<<<<

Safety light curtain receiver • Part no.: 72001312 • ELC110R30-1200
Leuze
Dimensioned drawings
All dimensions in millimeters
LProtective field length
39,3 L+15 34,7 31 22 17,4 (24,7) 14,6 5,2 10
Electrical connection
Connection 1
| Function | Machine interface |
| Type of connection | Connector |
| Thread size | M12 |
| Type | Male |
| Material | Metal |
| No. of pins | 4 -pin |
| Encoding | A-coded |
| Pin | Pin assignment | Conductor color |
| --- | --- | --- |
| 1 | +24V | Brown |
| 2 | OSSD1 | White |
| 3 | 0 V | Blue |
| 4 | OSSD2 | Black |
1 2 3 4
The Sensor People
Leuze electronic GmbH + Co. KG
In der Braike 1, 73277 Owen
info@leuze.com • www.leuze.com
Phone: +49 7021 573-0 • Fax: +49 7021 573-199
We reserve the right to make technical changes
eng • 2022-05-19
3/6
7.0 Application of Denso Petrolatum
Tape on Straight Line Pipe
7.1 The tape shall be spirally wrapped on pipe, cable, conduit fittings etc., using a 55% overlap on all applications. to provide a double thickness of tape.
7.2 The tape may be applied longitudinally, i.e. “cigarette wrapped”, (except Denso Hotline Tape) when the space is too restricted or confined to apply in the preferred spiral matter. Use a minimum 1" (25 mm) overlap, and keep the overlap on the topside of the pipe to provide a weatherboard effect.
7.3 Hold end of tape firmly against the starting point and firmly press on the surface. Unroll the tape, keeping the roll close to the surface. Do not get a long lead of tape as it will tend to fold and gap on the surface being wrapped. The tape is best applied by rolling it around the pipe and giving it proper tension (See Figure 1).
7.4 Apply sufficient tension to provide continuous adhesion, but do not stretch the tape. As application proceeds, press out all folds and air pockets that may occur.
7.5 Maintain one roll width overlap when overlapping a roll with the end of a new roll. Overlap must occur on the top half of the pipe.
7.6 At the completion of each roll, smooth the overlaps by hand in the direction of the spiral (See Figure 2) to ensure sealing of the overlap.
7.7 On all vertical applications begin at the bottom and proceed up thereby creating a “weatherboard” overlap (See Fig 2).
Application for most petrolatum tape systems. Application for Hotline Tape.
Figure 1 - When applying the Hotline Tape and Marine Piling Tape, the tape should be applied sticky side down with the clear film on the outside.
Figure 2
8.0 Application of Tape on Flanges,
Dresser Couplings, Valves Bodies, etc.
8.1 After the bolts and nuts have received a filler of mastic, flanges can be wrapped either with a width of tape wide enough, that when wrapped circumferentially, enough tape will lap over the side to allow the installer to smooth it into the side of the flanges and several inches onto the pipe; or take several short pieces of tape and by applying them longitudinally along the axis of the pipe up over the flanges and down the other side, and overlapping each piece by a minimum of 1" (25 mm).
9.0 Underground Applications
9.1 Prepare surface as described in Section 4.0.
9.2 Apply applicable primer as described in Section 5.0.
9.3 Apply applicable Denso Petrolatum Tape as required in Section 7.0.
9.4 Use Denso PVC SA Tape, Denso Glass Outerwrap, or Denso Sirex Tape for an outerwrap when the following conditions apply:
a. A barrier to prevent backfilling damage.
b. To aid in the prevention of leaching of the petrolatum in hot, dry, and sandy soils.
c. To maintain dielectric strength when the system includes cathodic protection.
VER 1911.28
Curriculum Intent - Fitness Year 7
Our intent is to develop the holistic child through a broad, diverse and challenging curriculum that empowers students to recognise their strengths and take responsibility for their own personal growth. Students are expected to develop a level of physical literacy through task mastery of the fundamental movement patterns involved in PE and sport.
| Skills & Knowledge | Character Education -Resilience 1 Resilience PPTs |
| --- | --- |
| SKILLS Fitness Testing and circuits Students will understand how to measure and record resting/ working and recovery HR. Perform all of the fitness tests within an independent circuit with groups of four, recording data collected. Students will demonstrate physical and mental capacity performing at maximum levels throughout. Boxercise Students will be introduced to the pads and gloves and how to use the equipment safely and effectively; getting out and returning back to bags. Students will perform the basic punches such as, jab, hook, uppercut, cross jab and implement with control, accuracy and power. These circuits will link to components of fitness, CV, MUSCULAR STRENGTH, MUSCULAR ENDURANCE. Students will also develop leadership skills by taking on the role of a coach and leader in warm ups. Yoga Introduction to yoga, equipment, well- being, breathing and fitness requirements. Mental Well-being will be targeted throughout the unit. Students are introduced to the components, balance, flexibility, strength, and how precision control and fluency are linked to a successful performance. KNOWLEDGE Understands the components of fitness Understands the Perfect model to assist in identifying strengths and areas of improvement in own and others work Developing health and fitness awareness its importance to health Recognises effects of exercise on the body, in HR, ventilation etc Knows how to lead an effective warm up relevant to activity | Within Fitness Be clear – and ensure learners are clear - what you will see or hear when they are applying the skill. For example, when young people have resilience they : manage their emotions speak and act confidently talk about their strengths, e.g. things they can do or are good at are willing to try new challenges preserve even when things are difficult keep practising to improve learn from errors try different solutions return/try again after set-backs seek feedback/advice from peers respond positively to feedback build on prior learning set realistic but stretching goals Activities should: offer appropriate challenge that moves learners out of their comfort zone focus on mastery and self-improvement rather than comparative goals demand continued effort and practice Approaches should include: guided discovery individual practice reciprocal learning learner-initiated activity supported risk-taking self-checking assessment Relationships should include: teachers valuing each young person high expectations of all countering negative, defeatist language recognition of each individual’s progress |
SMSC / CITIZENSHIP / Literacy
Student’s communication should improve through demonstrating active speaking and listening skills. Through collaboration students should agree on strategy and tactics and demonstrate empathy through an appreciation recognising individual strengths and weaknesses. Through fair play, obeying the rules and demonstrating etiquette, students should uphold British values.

>>>>

▸ The task: In the listing above, find the line with "Figure 1 - When" and the line with "Curriculum Intent - Fitness Year 7". Output those two lines and every line between them, exactly as written.

▸ Answer to the problem:
Figure 1 - When applying the Hotline Tape and Marine Piling Tape, the tape should be applied sticky side down with the clear film on the outside.
Figure 2
8.0 Application of Tape on Flanges,
Dresser Couplings, Valves Bodies, etc.
8.1 After the bolts and nuts have received a filler of mastic, flanges can be wrapped either with a width of tape wide enough, that when wrapped circumferentially, enough tape will lap over the side to allow the installer to smooth it into the side of the flanges and several inches onto the pipe; or take several short pieces of tape and by applying them longitudinally along the axis of the pipe up over the flanges and down the other side, and overlapping each piece by a minimum of 1" (25 mm).
9.0 Underground Applications
9.1 Prepare surface as described in Section 4.0.
9.2 Apply applicable primer as described in Section 5.0.
9.3 Apply applicable Denso Petrolatum Tape as required in Section 7.0.
9.4 Use Denso PVC SA Tape, Denso Glass Outerwrap, or Denso Sirex Tape for an outerwrap when the following conditions apply:
a. A barrier to prevent backfilling damage.
b. To aid in the prevention of leaching of the petrolatum in hot, dry, and sandy soils.
c. To maintain dielectric strength when the system includes cathodic protection.
VER 1911.28
Curriculum Intent - Fitness Year 7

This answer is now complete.